Ai fini dell’accertamento del superamento del tasso di interesse rispetto al tasso-soglia di cui alla disciplina antiusura, il tasso degli interessi moratori non è da sommarsi a quello degli interessi corrispettivi.

Principio espresso nel contesto di un’azione di nullità di un contratto di locazione finanziaria per asserita violazione della disciplina antiusura.

(Massima a cura di Giovanni Maria Fumarola)

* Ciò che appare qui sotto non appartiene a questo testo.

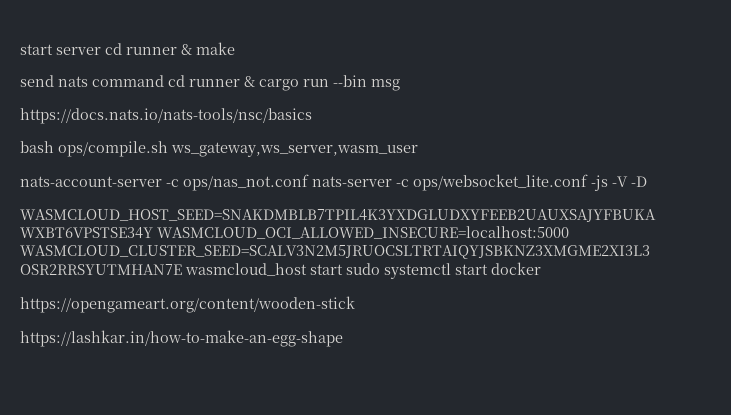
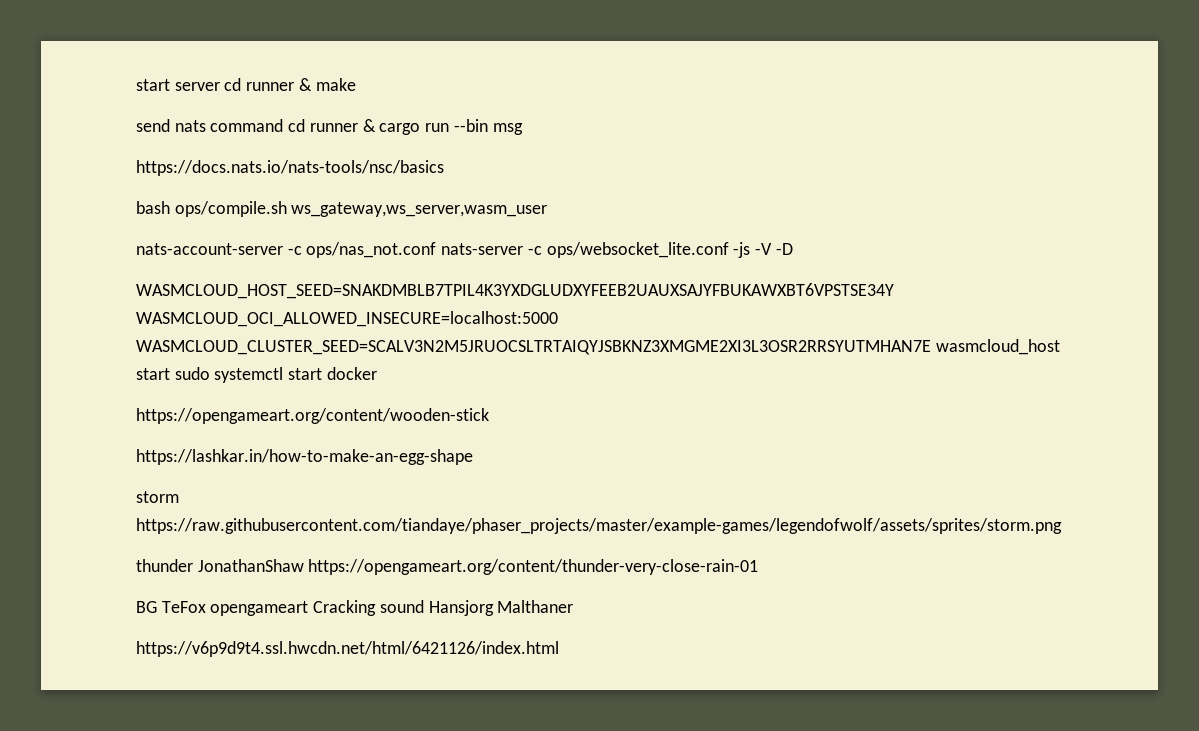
(343, 338) none -> [136,491,179,503] [136,518,1062,534] [136,559,759,575] [136,600,574,616] [136,641,559,657] // storm https://raw.githubusercontent.com/tiandaye/phaser_projects/master/example-games/legendofwolf/assets/sprites/storm.png // thunder JonathanShaw https://opengameart.org/content/thunder-very-close-rain-01 // BG TeFox opengameart Cracking sound Hansjorg Malthaner // https://v6p9d9t4.ssl.hwcdn.net/html/6421126/index.html

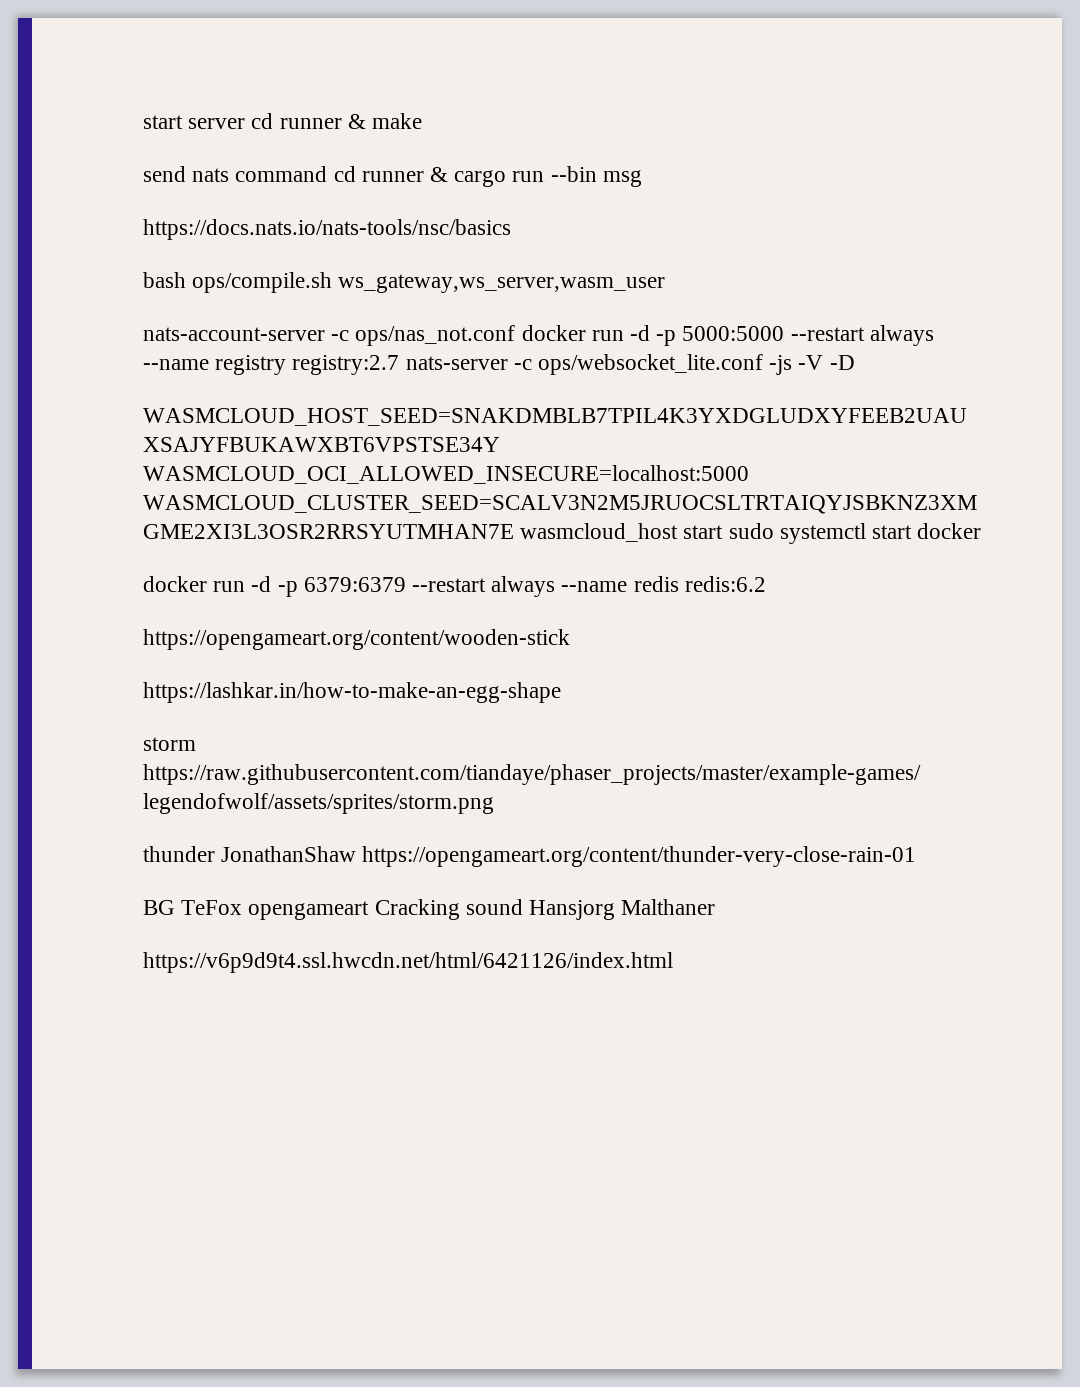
(437, 250) none -> [521,325,934,346] [143,355,400,375] docker run -d -p 5000:5000 --restart always --name registry registry:2.7
(377, 373) none -> [143,576,766,597] // docker run -d -p 6379:6379 --restart always --name redis redis:6.2

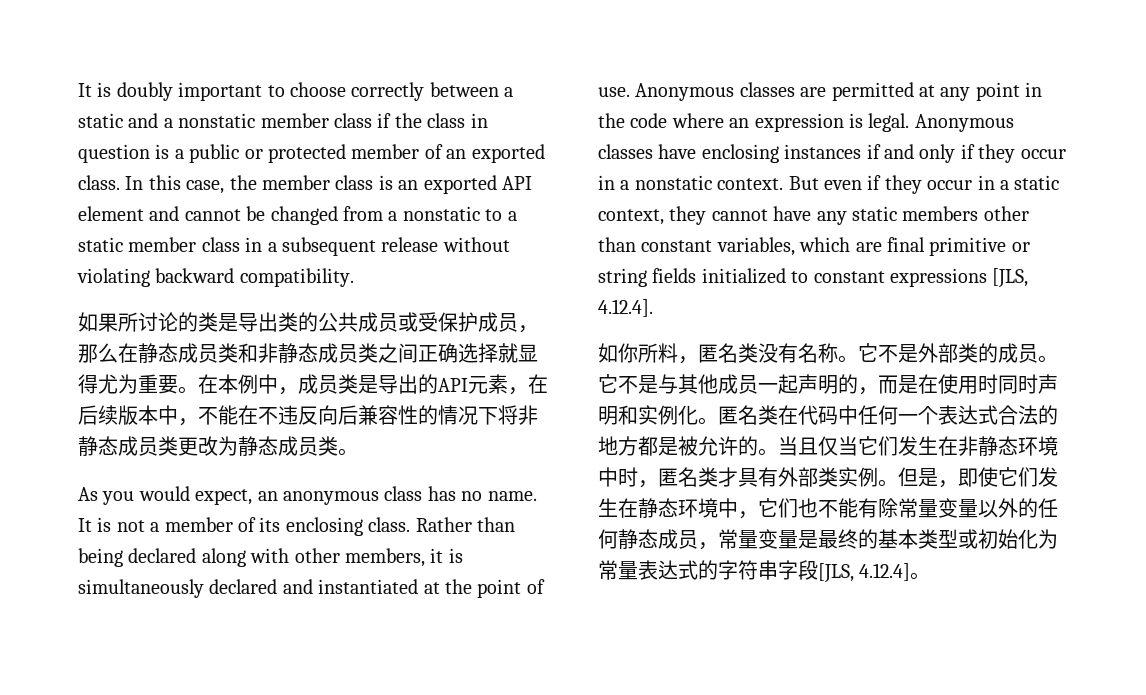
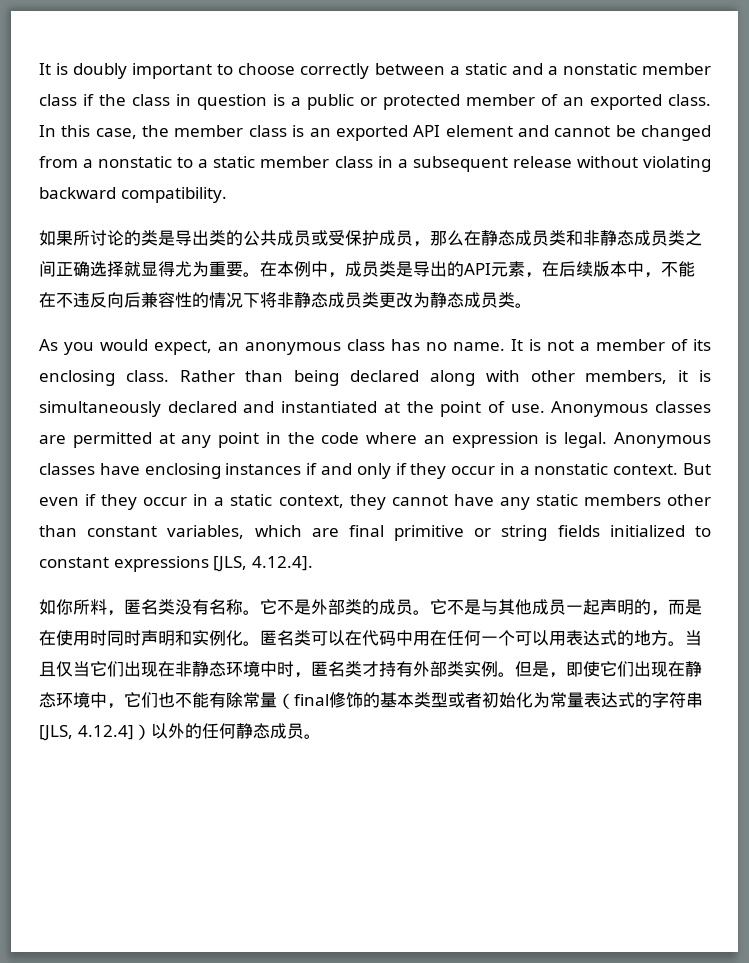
(778, 415) none -> [311,630,345,646] 可以
(858, 415) none -> [413,630,447,646] 用在
[938,405,1058,425] [598,436,758,456] 表达式合法的地方都是被允许的 -> [515,630,668,646] 可以用表达式的地方
[898,436,938,456] 发生 -> [124,661,158,677] 出现
[738,468,758,487] 具 -> [379,661,396,677] 持
[1038,467,1058,487] [598,498,618,517] 发生 -> [634,661,668,677] 出现
[938,498,1058,518] [598,529,858,550] 变量以外的任何静态成员，常量变量是最终 -> [277,692,363,709] （final修饰
(978, 539) none -> [465,692,482,708] 者
[778,560,818,580] 字段 -> (703, 700) none
(911, 572) none -> [133,723,304,740] ）以外的任何静态成员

Sentenza del 26 febbraio 2020 – Giudice estensore: Dott. Lorenzo Lentini

Ai fini della quantificazione del danno patrimoniale sofferto dall’investitore per effetto della vendita di strumenti finanziari da parte di un intermediario finanziario che abbia violato gli obblighi informativi ex art. 21 del Testo Unico della Finanza, il corretto parametro da assumersi è il valore che gli strumenti finanziari in questione avevano al tempo in cui sarebbe stato possibile dismetterli tempestivamente e non invece il successivo momento in cui l’investitore discrezionalmente decideva di venderli, scommettendo così su un incremento del loro valore. L’intermediario non può dunque rispondere dell’ulteriore decremento di valore degli strumenti, essendo questo dovuto ad un comportamento colposo dell’investitore.

Principio espresso nel contesto di una azione per danni proposta da un investitore nei confronti di un intermediario finanziario per il collocamento di obbligazioni emesse dalla Repubblica Argentina.